First, Albert Peters and Gifty Lama of the Liberia Revenue Authority were discovered dead in a car in Monrovia on October 2. Pathologists found they died of carbon monoxide poisoning due to the car’s defective exhaust system.
Next, George Fahnboto, another auditor of the Liberia Revenue Authority, died from head wounds in an apparent car crash just outside Monrovia on October 4.
Then Emmanuel Nyeswa, head of Liberia’s Internal Auditing Agency, died on October 10, 2020. His body was found lying outside his home with head wounds in the same neighborhood as Fahnboto. The result of his autopsy was inconclusive.
The deaths of the auditors sparked outrage. The public rejected the outcomes of the autopsies while the US-based Institute of Internal Auditors asked then-US Secretary of State Mike Pompeo to help Liberia investigate the deaths.

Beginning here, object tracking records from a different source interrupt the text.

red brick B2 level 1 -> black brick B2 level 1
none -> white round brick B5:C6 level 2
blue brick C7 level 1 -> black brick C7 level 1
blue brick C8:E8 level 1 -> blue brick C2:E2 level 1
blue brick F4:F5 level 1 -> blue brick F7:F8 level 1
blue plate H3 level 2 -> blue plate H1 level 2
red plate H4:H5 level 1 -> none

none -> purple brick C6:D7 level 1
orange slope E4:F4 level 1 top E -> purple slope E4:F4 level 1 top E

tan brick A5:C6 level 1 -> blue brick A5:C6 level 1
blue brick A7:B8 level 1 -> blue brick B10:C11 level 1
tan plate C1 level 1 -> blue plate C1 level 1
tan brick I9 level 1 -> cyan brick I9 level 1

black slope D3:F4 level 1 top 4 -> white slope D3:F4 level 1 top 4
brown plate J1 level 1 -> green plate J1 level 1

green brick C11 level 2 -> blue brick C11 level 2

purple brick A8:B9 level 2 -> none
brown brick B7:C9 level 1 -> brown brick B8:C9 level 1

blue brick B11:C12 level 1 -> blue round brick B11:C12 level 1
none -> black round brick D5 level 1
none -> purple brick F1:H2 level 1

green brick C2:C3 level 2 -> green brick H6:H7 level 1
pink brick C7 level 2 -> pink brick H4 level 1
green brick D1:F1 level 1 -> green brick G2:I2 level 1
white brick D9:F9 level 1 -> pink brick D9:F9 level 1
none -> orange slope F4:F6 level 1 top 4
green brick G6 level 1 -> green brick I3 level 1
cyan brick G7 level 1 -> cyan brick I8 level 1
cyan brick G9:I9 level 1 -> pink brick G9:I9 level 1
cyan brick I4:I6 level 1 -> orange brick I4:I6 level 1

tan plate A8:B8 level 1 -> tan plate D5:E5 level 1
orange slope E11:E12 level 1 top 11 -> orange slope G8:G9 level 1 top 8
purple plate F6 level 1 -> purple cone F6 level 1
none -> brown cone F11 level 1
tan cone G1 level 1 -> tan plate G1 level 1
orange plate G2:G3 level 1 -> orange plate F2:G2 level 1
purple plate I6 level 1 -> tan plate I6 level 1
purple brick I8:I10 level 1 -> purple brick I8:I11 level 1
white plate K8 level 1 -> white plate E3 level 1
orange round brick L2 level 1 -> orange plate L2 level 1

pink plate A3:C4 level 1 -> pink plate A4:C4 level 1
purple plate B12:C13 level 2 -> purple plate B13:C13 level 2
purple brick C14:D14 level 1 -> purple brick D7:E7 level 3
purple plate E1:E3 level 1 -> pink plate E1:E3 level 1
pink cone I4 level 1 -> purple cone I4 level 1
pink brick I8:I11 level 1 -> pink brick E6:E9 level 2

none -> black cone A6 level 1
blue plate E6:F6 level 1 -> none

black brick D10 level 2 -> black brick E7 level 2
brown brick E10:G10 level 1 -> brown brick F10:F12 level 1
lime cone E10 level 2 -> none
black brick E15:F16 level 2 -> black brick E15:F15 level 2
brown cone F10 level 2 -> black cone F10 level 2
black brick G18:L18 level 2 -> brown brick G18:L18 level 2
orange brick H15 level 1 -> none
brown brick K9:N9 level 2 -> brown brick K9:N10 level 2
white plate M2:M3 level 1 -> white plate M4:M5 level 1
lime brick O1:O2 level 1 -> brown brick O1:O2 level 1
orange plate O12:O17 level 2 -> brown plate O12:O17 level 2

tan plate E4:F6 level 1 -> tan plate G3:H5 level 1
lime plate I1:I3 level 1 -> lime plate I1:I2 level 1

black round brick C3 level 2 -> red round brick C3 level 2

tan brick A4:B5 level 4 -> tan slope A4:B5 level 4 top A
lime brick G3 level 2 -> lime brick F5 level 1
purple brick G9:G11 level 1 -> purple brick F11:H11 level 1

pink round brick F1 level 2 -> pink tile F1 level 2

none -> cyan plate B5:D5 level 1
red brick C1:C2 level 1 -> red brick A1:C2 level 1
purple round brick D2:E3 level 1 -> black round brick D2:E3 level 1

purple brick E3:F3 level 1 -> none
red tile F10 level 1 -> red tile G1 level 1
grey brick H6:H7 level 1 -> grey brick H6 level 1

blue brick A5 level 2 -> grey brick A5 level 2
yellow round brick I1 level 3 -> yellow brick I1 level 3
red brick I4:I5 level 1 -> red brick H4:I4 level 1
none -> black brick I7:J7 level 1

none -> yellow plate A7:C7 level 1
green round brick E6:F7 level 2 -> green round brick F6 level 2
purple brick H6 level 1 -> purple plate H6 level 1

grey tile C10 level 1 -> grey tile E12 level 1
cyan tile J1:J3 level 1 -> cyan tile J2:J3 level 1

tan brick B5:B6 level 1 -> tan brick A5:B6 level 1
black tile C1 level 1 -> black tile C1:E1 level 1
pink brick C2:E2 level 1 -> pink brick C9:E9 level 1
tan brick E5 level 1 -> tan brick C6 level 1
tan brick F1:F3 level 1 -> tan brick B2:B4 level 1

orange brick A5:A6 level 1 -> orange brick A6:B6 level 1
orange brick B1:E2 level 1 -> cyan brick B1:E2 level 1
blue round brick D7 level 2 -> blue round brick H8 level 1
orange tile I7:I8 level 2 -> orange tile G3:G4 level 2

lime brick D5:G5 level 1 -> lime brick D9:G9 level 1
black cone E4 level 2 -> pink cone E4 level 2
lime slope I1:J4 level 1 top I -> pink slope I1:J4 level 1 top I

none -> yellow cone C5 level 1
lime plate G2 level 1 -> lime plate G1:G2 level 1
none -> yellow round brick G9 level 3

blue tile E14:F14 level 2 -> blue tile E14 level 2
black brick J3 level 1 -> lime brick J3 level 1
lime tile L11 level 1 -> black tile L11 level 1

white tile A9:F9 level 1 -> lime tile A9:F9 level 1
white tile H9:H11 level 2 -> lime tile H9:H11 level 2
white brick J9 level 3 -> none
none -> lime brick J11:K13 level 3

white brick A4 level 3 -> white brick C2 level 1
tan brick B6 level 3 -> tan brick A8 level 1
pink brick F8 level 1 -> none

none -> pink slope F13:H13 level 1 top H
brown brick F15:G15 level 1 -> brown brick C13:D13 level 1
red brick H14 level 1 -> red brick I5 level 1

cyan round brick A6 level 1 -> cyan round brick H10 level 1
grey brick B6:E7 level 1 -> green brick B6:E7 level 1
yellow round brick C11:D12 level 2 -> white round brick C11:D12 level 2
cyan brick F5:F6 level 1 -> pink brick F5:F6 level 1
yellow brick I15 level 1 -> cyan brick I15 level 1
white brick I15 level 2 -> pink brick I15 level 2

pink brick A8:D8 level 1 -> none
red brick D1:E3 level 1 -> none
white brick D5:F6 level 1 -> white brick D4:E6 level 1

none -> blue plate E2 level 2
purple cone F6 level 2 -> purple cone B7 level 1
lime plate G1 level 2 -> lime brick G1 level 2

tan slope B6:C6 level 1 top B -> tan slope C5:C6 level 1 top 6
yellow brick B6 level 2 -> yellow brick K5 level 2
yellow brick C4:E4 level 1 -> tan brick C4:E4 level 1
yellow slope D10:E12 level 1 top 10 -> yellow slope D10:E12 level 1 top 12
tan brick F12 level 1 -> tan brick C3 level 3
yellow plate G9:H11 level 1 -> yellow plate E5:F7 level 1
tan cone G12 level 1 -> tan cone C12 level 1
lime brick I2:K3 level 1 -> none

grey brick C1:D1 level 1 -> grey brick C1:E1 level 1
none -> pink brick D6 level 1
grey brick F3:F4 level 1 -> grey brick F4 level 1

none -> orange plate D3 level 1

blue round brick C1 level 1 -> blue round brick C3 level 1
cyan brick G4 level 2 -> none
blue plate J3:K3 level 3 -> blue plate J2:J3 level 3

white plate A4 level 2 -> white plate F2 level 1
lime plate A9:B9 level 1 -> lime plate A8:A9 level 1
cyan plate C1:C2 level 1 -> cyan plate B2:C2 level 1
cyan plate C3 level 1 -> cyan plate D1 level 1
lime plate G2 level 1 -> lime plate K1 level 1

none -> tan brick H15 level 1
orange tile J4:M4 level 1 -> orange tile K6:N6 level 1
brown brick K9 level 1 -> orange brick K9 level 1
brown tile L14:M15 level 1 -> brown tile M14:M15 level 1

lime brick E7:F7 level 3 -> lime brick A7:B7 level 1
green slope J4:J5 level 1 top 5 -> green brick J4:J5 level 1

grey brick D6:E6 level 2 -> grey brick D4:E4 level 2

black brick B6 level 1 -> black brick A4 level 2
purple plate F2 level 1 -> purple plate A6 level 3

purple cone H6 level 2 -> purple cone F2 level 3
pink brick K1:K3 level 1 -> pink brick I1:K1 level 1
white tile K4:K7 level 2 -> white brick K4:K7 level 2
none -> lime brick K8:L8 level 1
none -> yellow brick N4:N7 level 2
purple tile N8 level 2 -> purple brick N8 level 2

That assistance did not come. However, the US sanctioned three senior members of Weah’s government over corruption. Nathaniel McGill, minister of state; Bill Twehway, managing director of the Freeport of Monrovia; and Serenius Cephas, solicitor general, were sanctioned for “their involvement in public sector corruption in Liberia”. The trio resigned their posts, but no one was prosecuted.
The continued lack of consequences for the elite ultimately hurt the man at the helm, analysts said.
“We believe that it played a part in the way people voted,” Miamen said. “He didn’t really live by his word.”